Problem to work on >> Retype all the data word for word.

--------------------------------

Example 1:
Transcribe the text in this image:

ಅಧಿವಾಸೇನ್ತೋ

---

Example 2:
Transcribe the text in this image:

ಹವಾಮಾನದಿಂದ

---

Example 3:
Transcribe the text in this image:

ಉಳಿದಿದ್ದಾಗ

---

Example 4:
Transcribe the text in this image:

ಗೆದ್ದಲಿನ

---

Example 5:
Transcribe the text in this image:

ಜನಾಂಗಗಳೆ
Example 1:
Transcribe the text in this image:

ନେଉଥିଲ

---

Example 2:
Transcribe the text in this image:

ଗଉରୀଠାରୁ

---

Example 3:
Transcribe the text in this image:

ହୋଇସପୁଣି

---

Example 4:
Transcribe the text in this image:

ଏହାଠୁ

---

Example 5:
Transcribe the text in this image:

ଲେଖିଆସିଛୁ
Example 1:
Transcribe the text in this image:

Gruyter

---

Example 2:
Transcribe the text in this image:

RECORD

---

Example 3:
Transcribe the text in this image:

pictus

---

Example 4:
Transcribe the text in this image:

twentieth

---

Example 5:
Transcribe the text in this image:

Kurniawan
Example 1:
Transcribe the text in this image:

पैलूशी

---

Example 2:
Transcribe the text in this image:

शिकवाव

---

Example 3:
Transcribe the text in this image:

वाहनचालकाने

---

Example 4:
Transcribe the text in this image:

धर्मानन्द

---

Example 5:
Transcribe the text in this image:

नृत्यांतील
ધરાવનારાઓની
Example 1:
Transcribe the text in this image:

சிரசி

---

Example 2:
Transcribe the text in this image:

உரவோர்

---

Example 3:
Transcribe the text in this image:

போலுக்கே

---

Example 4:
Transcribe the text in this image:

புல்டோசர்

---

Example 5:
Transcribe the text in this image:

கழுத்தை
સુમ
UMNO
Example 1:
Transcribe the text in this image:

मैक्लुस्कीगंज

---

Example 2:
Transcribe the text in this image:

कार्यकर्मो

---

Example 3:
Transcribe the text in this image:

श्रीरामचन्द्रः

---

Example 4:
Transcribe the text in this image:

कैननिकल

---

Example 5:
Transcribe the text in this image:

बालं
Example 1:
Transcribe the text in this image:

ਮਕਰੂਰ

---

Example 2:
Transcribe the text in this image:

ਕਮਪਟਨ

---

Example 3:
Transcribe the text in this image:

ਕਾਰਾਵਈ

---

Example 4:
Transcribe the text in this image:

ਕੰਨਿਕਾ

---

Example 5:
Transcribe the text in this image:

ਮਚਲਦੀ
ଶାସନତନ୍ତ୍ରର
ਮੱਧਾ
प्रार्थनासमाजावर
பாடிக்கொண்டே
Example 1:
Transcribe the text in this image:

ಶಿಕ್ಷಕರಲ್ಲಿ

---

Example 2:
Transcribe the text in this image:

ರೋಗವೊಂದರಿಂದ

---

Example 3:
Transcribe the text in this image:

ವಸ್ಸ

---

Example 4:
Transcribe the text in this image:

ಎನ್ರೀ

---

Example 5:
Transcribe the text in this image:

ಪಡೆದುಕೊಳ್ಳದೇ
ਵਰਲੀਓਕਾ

--------------------------------

Response area >>
Example 1:
Transcribe the text in this image:

ಅಧಿವಾಸೇನ್ತೋ

---

Example 2:
Transcribe the text in this image:

ಹವಾಮಾನದಿಂದ

---

Example 3:
Transcribe the text in this image:

ಉಳಿದಿದ್ದಾಗ

---

Example 4:
Transcribe the text in this image:

ಗೆದ್ದಲಿನ

---

Example 5:
Transcribe the text in this image:

ಜನಾಂಗಗಳೆ
Example 1:
Transcribe the text in this image:

ନେଉଥିଲ

---

Example 2:
Transcribe the text in this image:

ଗଉରୀଠାରୁ

---

Example 3:
Transcribe the text in this image:

ହୋଇସପୁଣି

---

Example 4:
Transcribe the text in this image:

ଏହାଠୁ

---

Example 5:
Transcribe the text in this image:

ଲେଖିଆସିଛୁ
Example 1:
Transcribe the text in this image:

Gruyter

---

Example 2:
Transcribe the text in this image:

RECORD

---

Example 3:
Transcribe the text in this image:

pictus

---

Example 4:
Transcribe the text in this image:

twentieth

---

Example 5:
Transcribe the text in this image:

Kurniawan
Example 1:
Transcribe the text in this image:

पैलूशी

---

Example 2:
Transcribe the text in this image:

शिकवाव

---

Example 3:
Transcribe the text in this image:

वाहनचालकाने

---

Example 4:
Transcribe the text in this image:

धर्मानन्द

---

Example 5:
Transcribe the text in this image:

नृत्यांतील
ધરાવનારાઓની
Example 1:
Transcribe the text in this image:

சிரசி

---

Example 2:
Transcribe the text in this image:

உரவோர்

---

Example 3:
Transcribe the text in this image:

போலுக்கே

---

Example 4:
Transcribe the text in this image:

புல்டோசர்

---

Example 5:
Transcribe the text in this image:

கழுத்தை
સુમ
UMNO
Example 1:
Transcribe the text in this image:

मैक्लुस्कीगंज

---

Example 2:
Transcribe the text in this image:

कार्यकर्मो

---

Example 3:
Transcribe the text in this image:

श्रीरामचन्द्रः

---

Example 4:
Transcribe the text in this image:

कैननिकल

---

Example 5:
Transcribe the text in this image:

बालं
Example 1:
Transcribe the text in this image:

ਮਕਰੂਰ

---

Example 2:
Transcribe the text in this image:

ਕਮਪਟਨ

---

Example 3:
Transcribe the text in this image:

ਕਾਰਾਵਈ

---

Example 4:
Transcribe the text in this image:

ਕੰਨਿਕਾ

---

Example 5:
Transcribe the text in this image:

ਮਚਲਦੀ
ଶାସନତନ୍ତ୍ରର
ਮੱਧਾ
प्रार्थनासमाजावर
பாடிக்கொண்டே
Example 1:
Transcribe the text in this image:

ಶಿಕ್ಷಕರಲ್ಲಿ

---

Example 2:
Transcribe the text in this image:

ರೋಗವೊಂದರಿಂದ

---

Example 3:
Transcribe the text in this image:

ವಸ್ಸ

---

Example 4:
Transcribe the text in this image:

ಎನ್ರೀ

---

Example 5:
Transcribe the text in this image:

ಪಡೆದುಕೊಳ್ಳದೇ
ਵਰਲੀਓਕਾ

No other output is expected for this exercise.